Is the Deathly Hallows symbol a hate symbol akin to the swastika?

In DH we see Krum almost punch Xenophilius for wearing the symbol because Krum associated it with Grindelwald's reign of terror. While Xenophilius was wearing it with its original intention/use in mind, was he wrong to do so given its general association with genocide? Would it be akin to someone (in western culture) wearing the swastika say, as a fertility symbol, and others taking offense to it as a symbol of Nazism? If so, is it morally wrong for Xenophilius/the Muggle analog to wear such a symbol?

On top of all that, what are your thoughts on the symbol being used as a general symbol of HP by the fandom? Is it insensitive, a take back of a hateful symbol to be positive/owned (similar to some derogatory words being 'taken back' and used in a nonchalant/positive way by the once-oppressed), or irrelevant because fans only consider the Deathly Hallows part of the symbol (and not the Grindelwald part)? Thoughts?
That's an interesting question. Anything can be hijacked or corrupted to a cause other than its original intent. The Deathly Hallows symbol merely represented the story of 3 very powerful magical objects that can thwart or manipulate death. Whether magical or muggle, one can see the appeal of acquiring the objects if they did exist -- although the tale does warn that none of the 3 can save anyone from eventual death. The symbol only becomes a problem if you acquire the power (as in the wand particularly) in order to use it to suppress/control/eliminate those you believe to be an enemy or less worthy of control of their own lives. Which is what Grindewald did. So to people affected by that, such as Krum's part of the world, his anger is understandable, although Zenophilius's intent was not the same (he did wear it inconspicuously, however, so we can assume he was well aware of how some people viewed it as evil). And yet other parts of the wizarding world were unaware of the symbol's existence.

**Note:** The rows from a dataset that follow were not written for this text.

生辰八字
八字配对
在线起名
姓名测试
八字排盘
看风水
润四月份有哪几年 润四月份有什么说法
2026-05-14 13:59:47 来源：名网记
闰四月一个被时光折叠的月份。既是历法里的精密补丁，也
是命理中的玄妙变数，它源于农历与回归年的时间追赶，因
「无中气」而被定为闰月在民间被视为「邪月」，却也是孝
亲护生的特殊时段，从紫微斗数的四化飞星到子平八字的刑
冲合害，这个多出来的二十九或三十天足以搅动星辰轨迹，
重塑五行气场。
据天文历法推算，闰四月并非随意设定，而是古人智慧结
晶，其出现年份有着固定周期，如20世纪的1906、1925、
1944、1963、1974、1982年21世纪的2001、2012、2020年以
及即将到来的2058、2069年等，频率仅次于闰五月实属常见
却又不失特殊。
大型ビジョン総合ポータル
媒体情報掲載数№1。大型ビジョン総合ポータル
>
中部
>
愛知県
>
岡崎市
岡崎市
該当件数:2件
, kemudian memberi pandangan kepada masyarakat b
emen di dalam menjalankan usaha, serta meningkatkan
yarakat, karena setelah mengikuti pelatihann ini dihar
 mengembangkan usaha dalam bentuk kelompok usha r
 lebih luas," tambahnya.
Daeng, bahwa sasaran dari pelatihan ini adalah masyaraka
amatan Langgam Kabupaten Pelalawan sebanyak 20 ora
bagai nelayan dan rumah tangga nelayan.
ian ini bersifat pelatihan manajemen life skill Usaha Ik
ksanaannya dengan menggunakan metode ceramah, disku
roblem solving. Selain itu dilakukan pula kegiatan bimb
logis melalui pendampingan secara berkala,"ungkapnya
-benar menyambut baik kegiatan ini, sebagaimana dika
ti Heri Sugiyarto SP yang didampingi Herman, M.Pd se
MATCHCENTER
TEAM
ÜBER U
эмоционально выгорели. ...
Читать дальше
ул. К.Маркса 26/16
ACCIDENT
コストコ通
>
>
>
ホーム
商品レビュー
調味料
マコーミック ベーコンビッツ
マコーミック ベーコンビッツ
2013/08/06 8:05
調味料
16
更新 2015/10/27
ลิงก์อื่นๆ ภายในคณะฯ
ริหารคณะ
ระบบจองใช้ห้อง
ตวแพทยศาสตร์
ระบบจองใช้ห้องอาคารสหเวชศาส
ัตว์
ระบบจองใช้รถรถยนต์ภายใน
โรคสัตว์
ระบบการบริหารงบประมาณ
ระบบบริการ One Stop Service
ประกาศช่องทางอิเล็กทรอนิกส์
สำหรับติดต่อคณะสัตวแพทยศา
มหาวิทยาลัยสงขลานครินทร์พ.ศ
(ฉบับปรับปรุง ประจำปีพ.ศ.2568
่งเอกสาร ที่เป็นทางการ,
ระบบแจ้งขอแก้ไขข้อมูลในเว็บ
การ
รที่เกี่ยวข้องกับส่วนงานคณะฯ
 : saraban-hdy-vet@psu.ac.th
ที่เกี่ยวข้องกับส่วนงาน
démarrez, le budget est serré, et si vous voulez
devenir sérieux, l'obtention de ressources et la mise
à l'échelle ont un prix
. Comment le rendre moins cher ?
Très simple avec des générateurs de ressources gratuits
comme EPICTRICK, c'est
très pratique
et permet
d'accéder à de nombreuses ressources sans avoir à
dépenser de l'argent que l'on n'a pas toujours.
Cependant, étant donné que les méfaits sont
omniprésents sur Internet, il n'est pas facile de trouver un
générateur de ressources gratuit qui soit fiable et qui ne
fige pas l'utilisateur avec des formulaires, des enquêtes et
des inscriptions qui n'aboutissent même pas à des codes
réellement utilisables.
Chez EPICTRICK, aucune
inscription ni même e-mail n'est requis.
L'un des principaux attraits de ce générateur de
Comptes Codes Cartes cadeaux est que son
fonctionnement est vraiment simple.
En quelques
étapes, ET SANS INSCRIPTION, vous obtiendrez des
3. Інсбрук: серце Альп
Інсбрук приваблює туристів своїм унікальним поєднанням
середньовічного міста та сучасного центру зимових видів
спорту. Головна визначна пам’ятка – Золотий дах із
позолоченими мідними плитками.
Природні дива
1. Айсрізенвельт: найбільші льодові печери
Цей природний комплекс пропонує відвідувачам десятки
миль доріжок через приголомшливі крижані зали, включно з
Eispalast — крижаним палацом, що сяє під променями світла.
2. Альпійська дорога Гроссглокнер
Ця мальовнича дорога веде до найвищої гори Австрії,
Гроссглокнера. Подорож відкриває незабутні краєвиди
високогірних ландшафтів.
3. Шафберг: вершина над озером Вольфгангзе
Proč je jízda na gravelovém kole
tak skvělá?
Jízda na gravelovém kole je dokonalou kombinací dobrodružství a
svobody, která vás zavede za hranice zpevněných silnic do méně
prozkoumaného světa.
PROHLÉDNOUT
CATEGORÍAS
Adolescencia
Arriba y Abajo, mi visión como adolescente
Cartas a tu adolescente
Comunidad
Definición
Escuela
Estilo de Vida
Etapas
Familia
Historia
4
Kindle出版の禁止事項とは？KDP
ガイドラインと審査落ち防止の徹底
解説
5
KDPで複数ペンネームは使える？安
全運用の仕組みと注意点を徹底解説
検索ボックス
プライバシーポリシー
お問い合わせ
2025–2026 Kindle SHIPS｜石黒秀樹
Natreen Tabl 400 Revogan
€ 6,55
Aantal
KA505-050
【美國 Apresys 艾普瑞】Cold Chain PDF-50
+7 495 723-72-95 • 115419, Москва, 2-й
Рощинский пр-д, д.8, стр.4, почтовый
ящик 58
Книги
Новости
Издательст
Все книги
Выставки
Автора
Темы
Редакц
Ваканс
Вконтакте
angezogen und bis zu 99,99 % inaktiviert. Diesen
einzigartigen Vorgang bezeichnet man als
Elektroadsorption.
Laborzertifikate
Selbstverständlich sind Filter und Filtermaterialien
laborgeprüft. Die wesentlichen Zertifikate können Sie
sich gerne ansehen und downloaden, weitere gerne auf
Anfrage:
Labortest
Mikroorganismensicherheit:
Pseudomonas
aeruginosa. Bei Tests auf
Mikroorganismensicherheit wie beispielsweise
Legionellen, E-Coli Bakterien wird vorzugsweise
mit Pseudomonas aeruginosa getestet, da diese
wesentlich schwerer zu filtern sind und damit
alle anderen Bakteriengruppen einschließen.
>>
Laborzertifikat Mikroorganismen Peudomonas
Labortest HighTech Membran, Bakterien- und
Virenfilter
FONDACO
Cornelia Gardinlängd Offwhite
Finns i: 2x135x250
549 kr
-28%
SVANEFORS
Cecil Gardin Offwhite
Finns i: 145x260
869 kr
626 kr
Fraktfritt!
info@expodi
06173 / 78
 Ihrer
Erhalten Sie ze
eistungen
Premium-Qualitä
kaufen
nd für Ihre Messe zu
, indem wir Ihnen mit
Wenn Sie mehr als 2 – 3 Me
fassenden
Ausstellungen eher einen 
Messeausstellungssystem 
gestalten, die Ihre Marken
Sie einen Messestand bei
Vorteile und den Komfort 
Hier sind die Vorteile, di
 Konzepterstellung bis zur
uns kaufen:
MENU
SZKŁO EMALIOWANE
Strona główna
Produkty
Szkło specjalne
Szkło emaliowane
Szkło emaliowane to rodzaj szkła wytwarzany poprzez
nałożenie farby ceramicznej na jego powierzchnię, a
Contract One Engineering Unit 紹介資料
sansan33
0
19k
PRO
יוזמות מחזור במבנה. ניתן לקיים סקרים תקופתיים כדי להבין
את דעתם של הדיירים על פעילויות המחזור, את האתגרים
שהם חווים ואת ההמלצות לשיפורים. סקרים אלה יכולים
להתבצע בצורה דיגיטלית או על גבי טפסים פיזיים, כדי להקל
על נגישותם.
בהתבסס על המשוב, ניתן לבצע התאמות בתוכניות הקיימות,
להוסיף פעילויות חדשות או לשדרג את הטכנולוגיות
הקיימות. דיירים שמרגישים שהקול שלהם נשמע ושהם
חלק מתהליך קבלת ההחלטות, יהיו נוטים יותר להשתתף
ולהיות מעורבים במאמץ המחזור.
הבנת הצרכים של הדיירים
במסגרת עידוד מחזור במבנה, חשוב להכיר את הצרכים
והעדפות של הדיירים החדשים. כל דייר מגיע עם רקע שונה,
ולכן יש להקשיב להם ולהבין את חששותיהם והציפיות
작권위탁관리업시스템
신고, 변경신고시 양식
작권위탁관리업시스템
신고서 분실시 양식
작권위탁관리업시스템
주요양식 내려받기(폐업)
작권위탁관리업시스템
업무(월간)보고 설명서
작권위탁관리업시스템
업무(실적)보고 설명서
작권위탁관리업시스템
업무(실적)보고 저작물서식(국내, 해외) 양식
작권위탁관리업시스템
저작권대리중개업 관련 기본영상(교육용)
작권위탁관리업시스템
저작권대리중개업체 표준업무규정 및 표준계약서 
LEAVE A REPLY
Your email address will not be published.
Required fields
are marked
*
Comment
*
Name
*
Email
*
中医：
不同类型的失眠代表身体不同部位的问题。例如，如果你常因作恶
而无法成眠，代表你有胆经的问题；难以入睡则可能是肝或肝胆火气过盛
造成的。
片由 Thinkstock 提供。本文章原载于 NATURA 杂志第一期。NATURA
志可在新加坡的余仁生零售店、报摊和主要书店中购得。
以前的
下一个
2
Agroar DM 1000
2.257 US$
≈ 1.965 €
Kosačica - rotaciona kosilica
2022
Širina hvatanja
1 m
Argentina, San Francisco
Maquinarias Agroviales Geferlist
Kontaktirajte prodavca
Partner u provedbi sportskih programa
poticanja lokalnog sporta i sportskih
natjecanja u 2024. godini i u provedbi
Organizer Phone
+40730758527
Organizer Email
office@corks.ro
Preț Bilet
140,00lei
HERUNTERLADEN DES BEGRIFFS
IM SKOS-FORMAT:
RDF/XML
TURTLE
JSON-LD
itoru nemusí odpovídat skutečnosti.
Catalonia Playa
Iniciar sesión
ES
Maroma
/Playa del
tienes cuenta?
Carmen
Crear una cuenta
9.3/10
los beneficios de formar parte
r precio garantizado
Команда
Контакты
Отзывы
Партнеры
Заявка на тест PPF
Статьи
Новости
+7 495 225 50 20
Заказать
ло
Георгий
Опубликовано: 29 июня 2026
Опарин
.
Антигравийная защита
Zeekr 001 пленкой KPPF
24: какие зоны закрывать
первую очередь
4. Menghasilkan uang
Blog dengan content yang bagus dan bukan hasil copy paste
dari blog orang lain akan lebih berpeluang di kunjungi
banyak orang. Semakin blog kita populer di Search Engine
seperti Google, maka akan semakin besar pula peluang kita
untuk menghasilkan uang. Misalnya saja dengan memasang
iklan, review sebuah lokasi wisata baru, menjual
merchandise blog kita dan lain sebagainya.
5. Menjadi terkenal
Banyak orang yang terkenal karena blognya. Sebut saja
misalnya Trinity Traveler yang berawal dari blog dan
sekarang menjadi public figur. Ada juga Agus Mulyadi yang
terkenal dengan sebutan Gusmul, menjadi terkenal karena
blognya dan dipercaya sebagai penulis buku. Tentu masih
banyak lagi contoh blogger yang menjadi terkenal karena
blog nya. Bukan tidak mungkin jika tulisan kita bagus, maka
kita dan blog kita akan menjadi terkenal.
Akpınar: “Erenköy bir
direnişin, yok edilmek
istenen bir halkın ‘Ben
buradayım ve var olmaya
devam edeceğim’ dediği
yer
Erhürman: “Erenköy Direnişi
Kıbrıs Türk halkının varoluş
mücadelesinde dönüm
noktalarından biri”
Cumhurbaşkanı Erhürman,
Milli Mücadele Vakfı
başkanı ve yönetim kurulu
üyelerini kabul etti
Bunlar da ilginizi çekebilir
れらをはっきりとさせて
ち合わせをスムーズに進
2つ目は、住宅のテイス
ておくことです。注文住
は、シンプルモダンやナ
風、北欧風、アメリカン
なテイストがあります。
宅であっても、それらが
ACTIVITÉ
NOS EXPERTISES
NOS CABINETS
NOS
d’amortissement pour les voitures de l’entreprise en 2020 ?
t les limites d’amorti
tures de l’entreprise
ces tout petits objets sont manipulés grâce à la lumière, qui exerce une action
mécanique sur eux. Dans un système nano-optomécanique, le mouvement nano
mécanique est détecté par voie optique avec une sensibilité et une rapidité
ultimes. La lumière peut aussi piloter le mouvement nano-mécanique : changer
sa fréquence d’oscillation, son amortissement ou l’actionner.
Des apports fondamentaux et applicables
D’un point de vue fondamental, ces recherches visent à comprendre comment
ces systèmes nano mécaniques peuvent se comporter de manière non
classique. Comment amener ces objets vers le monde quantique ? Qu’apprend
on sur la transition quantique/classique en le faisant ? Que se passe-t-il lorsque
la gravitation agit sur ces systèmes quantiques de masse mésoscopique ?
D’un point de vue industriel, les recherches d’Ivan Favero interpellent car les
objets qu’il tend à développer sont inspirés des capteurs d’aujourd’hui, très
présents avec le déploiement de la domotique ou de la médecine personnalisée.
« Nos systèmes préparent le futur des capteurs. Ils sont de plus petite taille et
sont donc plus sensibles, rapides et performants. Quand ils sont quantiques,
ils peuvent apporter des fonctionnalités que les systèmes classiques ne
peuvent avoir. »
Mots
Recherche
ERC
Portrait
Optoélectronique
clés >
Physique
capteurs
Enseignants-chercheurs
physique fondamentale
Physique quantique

You probably know that the symbol chosen by the Nazi movement, the swastika, is centuries old in many cultures and represents many meanings -- the sun, acceptance, returning to the earth, protection from evil, etc. But considering the fact that in recent history the symbol came to represent those who wrought evil and death on vast numbers of people, at least in the Western world the symbol has no redemption as the first memory it seems to evoke on seeing it is the Nazi atrocities.